Instructions to follow: Where the records below have a line with "RAWは", that line is to be copied.

**** Data extract

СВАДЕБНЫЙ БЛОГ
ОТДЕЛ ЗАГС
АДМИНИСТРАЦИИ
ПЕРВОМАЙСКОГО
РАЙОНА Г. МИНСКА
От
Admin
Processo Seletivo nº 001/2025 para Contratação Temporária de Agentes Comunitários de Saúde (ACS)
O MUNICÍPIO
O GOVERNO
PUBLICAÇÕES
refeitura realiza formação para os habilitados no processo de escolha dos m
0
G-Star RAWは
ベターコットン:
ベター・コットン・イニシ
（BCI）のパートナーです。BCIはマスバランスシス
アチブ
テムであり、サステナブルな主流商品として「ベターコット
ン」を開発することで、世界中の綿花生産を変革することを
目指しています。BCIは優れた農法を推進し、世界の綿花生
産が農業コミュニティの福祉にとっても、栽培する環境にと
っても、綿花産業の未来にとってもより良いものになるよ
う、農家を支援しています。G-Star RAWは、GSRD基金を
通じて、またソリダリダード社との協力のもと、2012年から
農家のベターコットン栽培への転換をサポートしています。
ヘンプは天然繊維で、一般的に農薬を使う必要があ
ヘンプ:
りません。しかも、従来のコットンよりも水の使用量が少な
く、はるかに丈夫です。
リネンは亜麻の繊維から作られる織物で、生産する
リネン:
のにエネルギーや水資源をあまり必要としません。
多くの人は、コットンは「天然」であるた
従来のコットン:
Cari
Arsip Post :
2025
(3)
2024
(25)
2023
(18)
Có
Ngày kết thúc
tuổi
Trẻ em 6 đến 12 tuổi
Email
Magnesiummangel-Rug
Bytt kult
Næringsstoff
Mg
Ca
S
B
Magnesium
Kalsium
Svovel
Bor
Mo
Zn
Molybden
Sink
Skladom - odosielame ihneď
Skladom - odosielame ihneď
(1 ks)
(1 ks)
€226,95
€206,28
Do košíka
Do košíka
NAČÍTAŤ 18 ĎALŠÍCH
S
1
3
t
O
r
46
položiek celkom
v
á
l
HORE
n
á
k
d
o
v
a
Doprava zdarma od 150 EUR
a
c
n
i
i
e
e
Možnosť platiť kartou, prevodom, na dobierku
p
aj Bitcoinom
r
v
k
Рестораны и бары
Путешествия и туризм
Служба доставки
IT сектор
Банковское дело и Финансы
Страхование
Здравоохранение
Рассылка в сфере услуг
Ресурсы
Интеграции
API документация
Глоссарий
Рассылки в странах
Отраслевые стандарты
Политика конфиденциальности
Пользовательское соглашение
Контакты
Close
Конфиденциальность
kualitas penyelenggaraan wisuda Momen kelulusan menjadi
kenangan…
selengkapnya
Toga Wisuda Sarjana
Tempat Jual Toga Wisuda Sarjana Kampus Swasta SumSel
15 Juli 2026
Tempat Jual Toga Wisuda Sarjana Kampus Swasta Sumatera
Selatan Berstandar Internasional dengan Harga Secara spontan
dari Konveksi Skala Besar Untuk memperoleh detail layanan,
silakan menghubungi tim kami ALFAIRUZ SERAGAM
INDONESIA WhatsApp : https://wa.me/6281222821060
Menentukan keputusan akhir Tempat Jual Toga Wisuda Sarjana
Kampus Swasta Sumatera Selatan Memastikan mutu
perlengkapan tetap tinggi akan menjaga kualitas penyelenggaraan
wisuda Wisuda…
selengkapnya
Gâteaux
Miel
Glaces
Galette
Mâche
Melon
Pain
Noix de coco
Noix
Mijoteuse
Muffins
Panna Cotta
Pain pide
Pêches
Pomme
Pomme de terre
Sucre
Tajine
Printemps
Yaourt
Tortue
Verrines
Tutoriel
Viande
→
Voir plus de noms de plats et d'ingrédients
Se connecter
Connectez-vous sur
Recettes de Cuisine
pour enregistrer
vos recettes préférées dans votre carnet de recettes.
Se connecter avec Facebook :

********
**** Data extract

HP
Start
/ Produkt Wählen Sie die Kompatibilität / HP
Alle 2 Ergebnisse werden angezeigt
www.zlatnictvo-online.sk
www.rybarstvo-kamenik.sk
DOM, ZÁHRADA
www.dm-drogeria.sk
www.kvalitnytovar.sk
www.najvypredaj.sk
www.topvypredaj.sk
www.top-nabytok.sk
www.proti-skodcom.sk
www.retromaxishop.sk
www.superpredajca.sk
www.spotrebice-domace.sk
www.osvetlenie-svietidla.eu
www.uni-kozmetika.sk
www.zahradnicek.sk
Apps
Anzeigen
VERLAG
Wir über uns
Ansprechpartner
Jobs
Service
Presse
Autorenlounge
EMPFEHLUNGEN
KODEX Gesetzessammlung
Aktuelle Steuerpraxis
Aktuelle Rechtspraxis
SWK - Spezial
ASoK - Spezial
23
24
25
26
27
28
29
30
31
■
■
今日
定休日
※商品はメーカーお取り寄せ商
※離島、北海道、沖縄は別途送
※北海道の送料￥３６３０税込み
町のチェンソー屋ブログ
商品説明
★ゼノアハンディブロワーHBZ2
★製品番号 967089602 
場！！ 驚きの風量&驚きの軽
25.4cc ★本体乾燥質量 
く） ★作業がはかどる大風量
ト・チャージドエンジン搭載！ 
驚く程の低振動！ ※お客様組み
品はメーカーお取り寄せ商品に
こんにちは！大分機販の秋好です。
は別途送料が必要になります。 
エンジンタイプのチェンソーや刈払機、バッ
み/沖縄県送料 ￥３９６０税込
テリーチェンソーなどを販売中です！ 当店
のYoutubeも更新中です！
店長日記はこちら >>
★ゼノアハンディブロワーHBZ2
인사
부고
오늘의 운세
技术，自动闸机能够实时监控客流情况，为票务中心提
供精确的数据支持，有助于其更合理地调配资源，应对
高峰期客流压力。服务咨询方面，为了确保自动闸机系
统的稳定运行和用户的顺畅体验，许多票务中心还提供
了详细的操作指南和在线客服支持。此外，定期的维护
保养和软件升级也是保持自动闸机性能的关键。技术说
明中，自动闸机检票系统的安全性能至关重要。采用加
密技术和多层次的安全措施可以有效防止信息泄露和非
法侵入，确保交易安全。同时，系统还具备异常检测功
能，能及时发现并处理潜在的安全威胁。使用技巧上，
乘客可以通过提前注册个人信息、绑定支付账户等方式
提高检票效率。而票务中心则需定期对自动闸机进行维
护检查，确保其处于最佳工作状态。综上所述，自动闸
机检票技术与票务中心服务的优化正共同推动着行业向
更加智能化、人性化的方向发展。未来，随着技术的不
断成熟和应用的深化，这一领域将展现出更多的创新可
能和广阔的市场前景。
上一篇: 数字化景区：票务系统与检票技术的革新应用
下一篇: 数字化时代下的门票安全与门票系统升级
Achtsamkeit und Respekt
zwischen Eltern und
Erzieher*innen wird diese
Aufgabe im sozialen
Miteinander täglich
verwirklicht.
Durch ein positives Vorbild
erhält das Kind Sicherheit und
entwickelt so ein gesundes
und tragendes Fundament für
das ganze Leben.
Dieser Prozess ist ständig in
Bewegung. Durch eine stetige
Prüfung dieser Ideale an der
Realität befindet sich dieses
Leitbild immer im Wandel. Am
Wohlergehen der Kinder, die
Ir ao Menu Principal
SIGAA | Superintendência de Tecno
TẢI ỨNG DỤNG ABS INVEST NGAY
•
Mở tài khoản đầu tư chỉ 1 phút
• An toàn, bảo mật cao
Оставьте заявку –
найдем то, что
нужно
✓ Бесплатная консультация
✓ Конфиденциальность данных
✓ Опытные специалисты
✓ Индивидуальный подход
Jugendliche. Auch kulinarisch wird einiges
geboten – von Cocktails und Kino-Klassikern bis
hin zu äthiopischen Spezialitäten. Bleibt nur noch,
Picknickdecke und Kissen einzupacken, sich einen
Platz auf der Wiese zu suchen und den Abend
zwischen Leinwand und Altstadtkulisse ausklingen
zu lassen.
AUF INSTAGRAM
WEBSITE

********
**** Data extract

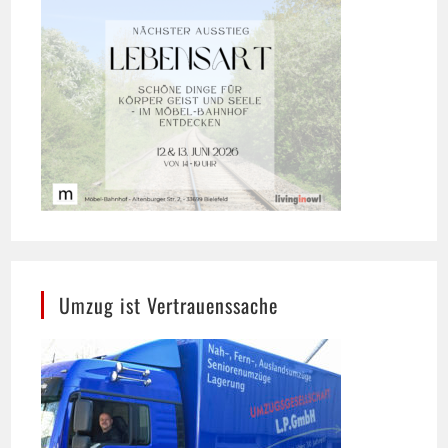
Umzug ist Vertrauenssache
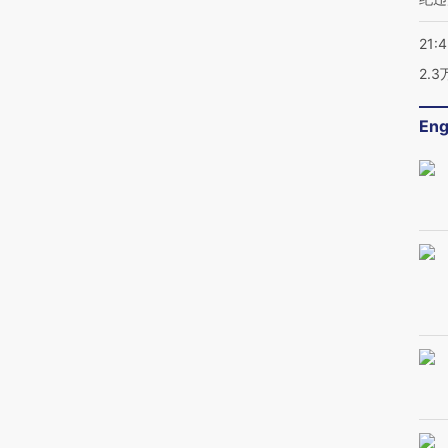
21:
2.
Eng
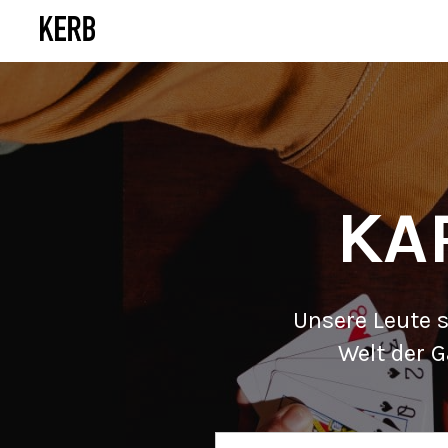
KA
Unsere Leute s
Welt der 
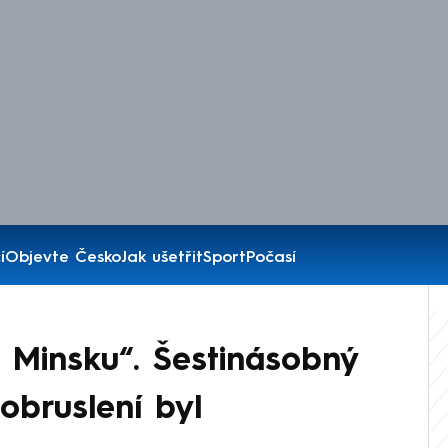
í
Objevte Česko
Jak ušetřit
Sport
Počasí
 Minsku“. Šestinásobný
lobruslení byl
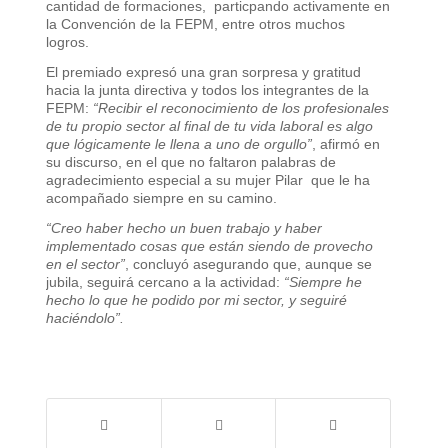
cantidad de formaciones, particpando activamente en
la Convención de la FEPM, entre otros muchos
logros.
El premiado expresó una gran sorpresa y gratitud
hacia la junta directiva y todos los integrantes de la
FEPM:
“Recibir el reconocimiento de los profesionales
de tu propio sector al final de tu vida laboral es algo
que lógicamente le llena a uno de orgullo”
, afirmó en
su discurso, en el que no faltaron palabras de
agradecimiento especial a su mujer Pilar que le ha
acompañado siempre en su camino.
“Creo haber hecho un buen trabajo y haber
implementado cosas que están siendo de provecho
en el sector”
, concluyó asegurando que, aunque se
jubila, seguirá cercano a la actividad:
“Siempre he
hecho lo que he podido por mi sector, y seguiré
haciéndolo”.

********

Output for this task:
G-Star RAWは
う、農家を支援しています。G-Star RAWは、GSRD基金を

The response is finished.